Record extracts:
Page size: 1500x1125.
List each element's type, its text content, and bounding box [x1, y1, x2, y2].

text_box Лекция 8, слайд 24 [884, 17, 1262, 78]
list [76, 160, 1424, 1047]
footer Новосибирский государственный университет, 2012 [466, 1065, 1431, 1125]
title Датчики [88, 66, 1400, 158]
==
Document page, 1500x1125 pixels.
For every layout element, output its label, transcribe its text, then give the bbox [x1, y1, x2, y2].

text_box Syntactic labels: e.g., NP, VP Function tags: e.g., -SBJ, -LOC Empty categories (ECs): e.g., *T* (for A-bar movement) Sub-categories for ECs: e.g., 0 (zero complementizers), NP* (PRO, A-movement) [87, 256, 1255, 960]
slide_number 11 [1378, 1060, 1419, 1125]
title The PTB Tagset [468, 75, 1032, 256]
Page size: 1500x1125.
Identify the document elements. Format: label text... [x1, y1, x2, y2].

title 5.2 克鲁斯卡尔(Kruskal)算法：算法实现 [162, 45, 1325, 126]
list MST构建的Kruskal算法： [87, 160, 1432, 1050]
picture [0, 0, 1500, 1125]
* * *
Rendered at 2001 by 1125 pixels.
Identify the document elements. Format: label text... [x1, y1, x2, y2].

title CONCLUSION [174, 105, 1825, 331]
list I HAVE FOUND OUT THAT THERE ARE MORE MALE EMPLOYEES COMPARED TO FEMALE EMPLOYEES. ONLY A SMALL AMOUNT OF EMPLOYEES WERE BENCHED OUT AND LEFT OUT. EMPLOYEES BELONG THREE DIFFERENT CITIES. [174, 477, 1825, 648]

What you need to do: Wherever the word "pixels" turns up in the records, copy out the line it is on.

Exercise answer:
Document page, 1500x1125 pixels.
Rendered at 2001 by 1125 pixels.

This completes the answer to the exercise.